I seethed, wanting to attack, to Shift to my true form and rend the human to little pieces, then char those pieces to ash. My dragon howled, violent and enraged, wanting to set something on fire. The soldier was now too far away, and on guard for an attack. I turned my anger on Ember, instead.

“What am I doing?” Spinning around, I yanked my arm from her grasp and glared down furiously. “What the hell are you doing, Firebrand? I leave for an hour, one hour, and come back to find you…” My voice caught on the words, and I curled my lip in disgust. “He’s a human,” I spat. “And not only that, a soldier of St. George. A dragon killer! I thought you were done with this idiocy when we left Crescent Beach.”

Her eyes flashed, and she lifted her chin to face me. “You have no right, Riley—”

“You’re a dragon,” I interrupted, making her scowl. “Have you forgotten that part? Never mind that he was part of St. George. Let’s ignore the fact that he’s killed who knows how many dragons before his miraculous change of heart. Let’s not ask how many hatchlings he’s shot in the back, while they were running away.” I sneered at the human before turning on Ember again. She stared me down, defiant; I growled and turned us away from the soldier, lowering my voice.

“Listen to me, Firebrand,” I said, attempting to calm my anger, though my dragon still raged up and down my veins, wanting retribution. “You’re not thinking straight. He’s a human, with a human life span. How long do you think he’s going to stick around? Where do you think you’ll be sixty years from now? A hundred years from now? Have you even thought about that?”

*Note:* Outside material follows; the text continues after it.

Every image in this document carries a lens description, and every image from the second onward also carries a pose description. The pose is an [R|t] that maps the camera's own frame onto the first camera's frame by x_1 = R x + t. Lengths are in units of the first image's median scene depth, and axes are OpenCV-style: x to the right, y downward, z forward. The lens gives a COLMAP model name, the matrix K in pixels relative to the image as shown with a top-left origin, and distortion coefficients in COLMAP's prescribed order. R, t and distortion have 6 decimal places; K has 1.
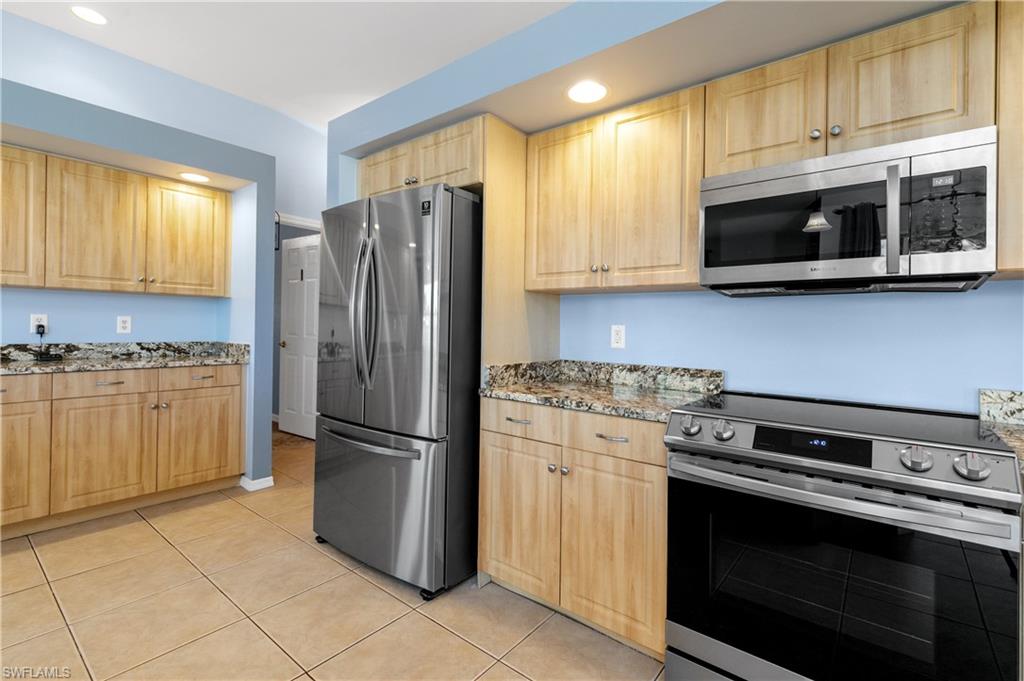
lens RADIAL K [[463.2, 0, 518.5], [0, 463.2, 326.9], [0, 0, 1]] dist [0.002180, 0.000459]
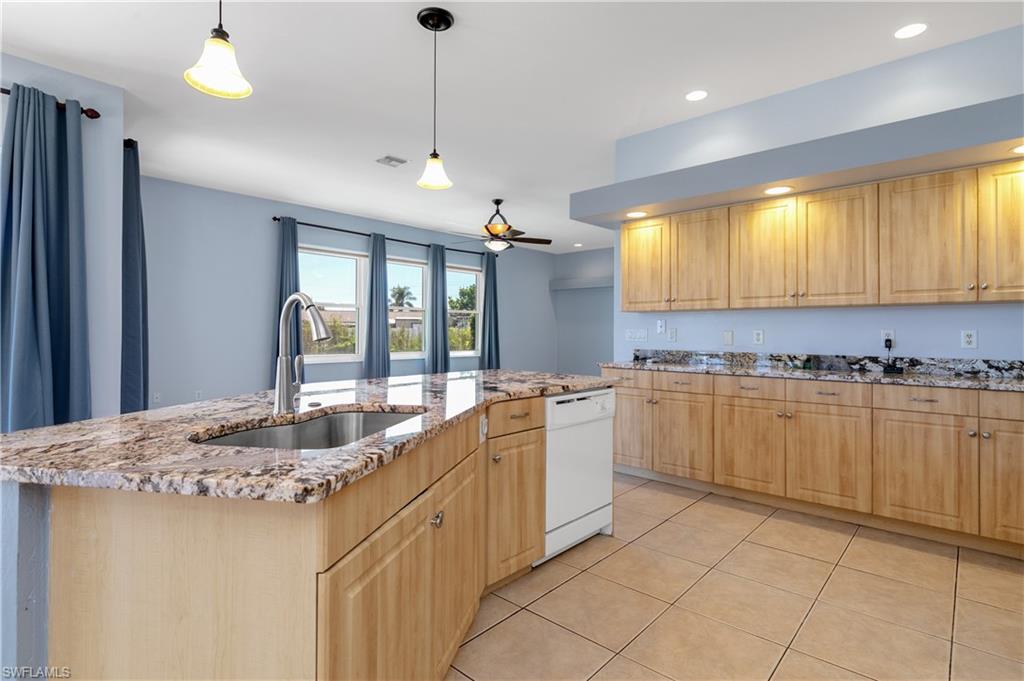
lens RADIAL K [[518.3, 0, 509.8], [0, 518.3, 333.9], [0, 0, 1]] dist [0.001191, -0.000073]
pose [[-0.068213, -0.013543, -0.997579, 0.274783], [-0.006196, 0.999894, -0.013151, 0.005179], [0.997652, 0.005284, -0.068290, 0.242969]]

“Of course not!” Ember snarled. “Right now I’m still trying to keep up with the present. Right now, staying alive and getting Dante out of Talon is keeping me pretty occupied. What about you?” Ember challenged, glaring up at me. “Have you thought about the future at all?”

“Every single day,” I retorted, making her blink. “Every day, I wake up thinking about my safe houses, if they’re secure, if the hatchlings I get out of Talon will survive another year. What will happen to them if I bite the dust, because I don’t know how long I can keep getting lucky. But this isn’t about me.” I shot another glance at the human, wondering if he could hear us, then deciding I didn’t care if he did. “Humans and dragons aren’t supposed to be together,” I insisted. “Their lives are a heartbeat compared to ours. What kind of future do you think you could ever have?”

Her eyes narrowed. “Don’t give me that, Riley,” she growled. “That’s BS. Admit it—you don’t want me with Garret because he was part of St. George.”

I ground my teeth at her stubbornness. “I have no problem admitting that, Firebrand,” I snarled. “What I don’t understand is how you can let that murdering dragon killer anywhere near you without wanting to rip his head off!”

“Hey.” The soldier had come forward again, eyes narrowed, his body tense and ready for a fight. “Leave her alone,” he said evenly, as I gave him a dangerous look. “It’s not her fault. I started this. Take it up with me if you have a problem.”

I would love to, St. George, I thought viciously, but Ember beat me to it.

“Don’t, Garret,” she snapped, and I didn’t know if the anger in her voice was directed at me, the soldier or us both. “I’m not afraid of jealous rogue dragons, and you don’t have to step in front of him for me.” She turned from the human then, looking me right in the eye. “I can take care of myself.”